Court name
Supreme Court of Appeal
Case number
66 of 2007

Bwanali v Lilongwe City Assembly & Ors. (66 of 2007) [2004] MWSC 88 (23 August 2004);

Law report citations
Media neutral citation
[2004] MWSC 88
Headnote and holding:

This case determined the test for granting interlocutory mandatory injunctions in land ownership disputes.

The applicant sought an interlocutory injunction restraining the defendant from allowing vendors to occupy the applicant’s property and that all structures put up by the vendors be pulled down.

The applicant argued that she had the right to the property as a squatter who was regularized as the holder and requested to pay rent and development charges. However, the respondent argued that they had not approved regularization on the land and the illegal development since the applicant encroached on the tree belt and blocked a public foot path. 

The court noted that interlocutory orders are not meant to provide a final relief, preserving the status quo until the issue is determined. The court found that the applicant sought to get a remedy that was permanent in nature in the guise of seeking an interlocutory injunction. It was further noted that the court has the discretion of granting such interlocutory mandatory injunctions but has to exercise great caution. Mainly because of the risk of causing greater injustice. 

The court applied the rules on granting injunctions and found that there were triable issues from both parties that were equally persuasive. The court balanced the grant of the injunction and the injury that may have been occasioned to the defendant, and found it unnecessary to grant the order.

Accordingly, the application was dismissed with costs to the respondent.

IN
THE HIGH COURT OF MALAWI


LILONGWE
DISTRICT REGISTRY


BEING
MISC. CIVIL CAUSE NO. 66 OF 2007





BETWEEN





FATIMA
BWANALI …..….…..……………………..…. APPLICANT





-VS-





LILONGWE
CITY ASSEMBLY & OTHERS …. RESPONDENT








CORAM HON.
JUSTICE KAMANGA






Kalasa for
applicant



Ottober for
respondent



Chulu, Court
Interpreter





RULING






On 9th
July 2007 the court granted an order by way of injunction restraining
the respondent from continuing allowing vendors to occupy
the
applicant’s property on plot No. 23/SQ/01 and that all structures
put up by the vendors thereon be pulled down. The application
had
been made ex-parte upon applicant’s counsel indication that the
issue was extremely urgent. In granting the order, the court

indicated that the same would subsist for a period of fourteen days
subject to inter-party application.







On 21st
August 2007 the applicant moved the court by way of inter-party
summons on application for an injunction under Order 29 of the
Rules
of the Supreme Court seeking that the respondent be restrained from
continuing allowing vendors to occupy the applicant’s
property that
is aforementioned. There is an affidavit in support of the
application that is sworn by the applicant’s counsel.
The
respondent opposes the prayer and seeks that the application be
dismissed with costs.







This is the basis
for the applicant’s prayer as sworn by her counsel. The applicant
is the present holder of Lilongwe City Assembly
Plot No. 23/SQ/1 in
Area 23 which the applicant initially acquired as a squatter but was
later regularized as holder who was requested
to pay ground rent and
development charges. A memo for regularization of the title was
produced marked as “KRKI”. The contents
of this document read as
follows:







LILONGWE CITY ASSEMBLY MEMO



FROM : DIRECTOR OF PLANNING AND
DEVELOPMENT



TO : DIRECTOR OF FINANCE
(Attention: Cashier)
___
Work instruction 1 ::
Rewrite the entries from their first line through the line containing "left knee: (52, 334, 8)", both lines included, substituting "mid-arm joint" for each "elbow" and changing nothing else. Leave the pictures out.
The entries have no connection to the court ruling.
___
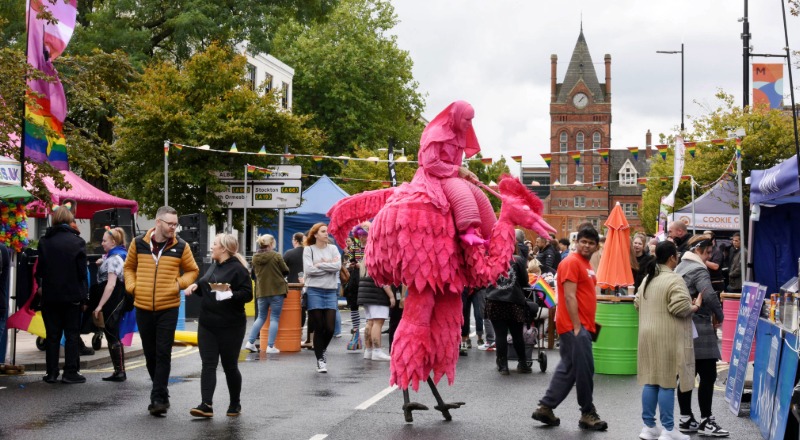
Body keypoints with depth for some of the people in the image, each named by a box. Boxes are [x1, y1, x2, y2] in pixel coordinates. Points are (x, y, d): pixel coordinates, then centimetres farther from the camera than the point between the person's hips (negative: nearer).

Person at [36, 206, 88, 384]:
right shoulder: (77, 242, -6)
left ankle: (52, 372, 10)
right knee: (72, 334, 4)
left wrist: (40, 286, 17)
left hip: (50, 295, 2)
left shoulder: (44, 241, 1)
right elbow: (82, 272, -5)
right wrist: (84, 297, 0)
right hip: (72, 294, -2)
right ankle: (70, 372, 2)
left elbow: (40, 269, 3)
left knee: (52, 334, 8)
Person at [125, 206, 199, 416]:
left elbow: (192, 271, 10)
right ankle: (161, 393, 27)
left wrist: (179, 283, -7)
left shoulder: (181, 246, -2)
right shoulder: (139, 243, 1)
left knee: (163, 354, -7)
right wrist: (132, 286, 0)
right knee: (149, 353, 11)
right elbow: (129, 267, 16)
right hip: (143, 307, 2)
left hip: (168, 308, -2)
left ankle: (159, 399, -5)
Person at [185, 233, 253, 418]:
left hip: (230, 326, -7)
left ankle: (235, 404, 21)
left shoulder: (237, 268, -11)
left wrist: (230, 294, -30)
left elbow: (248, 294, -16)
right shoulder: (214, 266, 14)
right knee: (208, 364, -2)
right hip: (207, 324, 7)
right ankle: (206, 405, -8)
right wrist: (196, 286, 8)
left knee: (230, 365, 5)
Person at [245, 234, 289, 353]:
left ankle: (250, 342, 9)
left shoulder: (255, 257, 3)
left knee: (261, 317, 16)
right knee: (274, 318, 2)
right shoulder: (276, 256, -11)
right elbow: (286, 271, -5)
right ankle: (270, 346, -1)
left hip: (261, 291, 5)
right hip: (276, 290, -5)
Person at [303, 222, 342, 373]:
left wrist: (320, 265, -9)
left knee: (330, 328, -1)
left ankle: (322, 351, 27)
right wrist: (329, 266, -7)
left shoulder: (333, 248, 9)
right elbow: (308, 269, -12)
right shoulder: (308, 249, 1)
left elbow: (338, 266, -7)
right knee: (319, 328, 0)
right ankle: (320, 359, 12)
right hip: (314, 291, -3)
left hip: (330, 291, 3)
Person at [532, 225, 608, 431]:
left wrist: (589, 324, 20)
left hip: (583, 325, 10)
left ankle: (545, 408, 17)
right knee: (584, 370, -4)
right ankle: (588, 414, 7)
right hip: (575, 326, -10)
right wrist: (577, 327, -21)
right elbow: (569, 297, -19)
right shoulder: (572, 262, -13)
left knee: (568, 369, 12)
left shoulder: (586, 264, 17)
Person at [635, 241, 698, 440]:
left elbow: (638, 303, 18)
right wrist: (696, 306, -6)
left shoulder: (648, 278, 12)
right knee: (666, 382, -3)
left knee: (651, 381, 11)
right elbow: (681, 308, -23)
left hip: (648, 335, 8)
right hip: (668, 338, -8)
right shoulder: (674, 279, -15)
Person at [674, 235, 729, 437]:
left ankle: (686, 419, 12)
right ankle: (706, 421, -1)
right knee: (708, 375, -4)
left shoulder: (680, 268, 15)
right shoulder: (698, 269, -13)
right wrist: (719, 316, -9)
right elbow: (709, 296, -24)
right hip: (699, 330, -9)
___
Work instruction 2 ::
Write the next part of the court ruling on the Bwanali injunction application, picking up right after its last line.

Response 1 ::
Body keypoints with depth for some of the people in the image, each named by a box. Boxes are [x1, y1, x2, y2] in pixel coordinates. Points are (x, y, d): pixel coordinates, then centimetres farther from the camera than the point between the person's hips (negative: nearer).

Person at [36, 206, 88, 384]:
right shoulder: (77, 242, -6)
left ankle: (52, 372, 10)
right knee: (72, 334, 4)
left wrist: (40, 286, 17)
left hip: (50, 295, 2)
left shoulder: (44, 241, 1)
right mid-arm joint: (82, 272, -5)
right wrist: (84, 297, 0)
right hip: (72, 294, -2)
right ankle: (70, 372, 2)
left mid-arm joint: (40, 269, 3)
left knee: (52, 334, 8)

Response 2 ::
DATE : 06/11/06.







PAYMENT OF DEVELOPMENT
CHARGES/GROUND RENT/REGULARIZATION FEES/LEASE FEES FOR A PLOT NUMBER
23/SQ/1 IN AREA 23 IN TRADITIONAL HOUSING
AREA IN THE CITY OF
LILONGWE.



Please receive payment of
Development charges/Plot Regularization fees/Lease Processing fees
for the above plot as detailed below:







NAME OF APPLICANT : MISS
FATIMA BWANALI



PLOT NO. : 23/SQ/1



ADDRESS : P/BAG
1, LILONGWE.



AMOUNT : K400.00
R/N 133377 06/11/06







Then there is
“KRK2” dated 5
th
May 1998. It is a letter from the respondents to the applicants
titled ADOPTION SQUATTER SETTLEMENTS IN AREA 23. The contents
of
this document read as follows:



We would like to inform you
that this office is in the process of regularizing the land which you
illegally acquired and developed.



However, before this is done,
you are requested to pay regularization fee in the sum of K2,500.00
as detailed below.



[A breakdown is provided].



Please take note that failure
to pay these fees within a period of 30 days will result into
Lilongwe City Council auctioning your
property in order to recover
expenses incurred as specified above.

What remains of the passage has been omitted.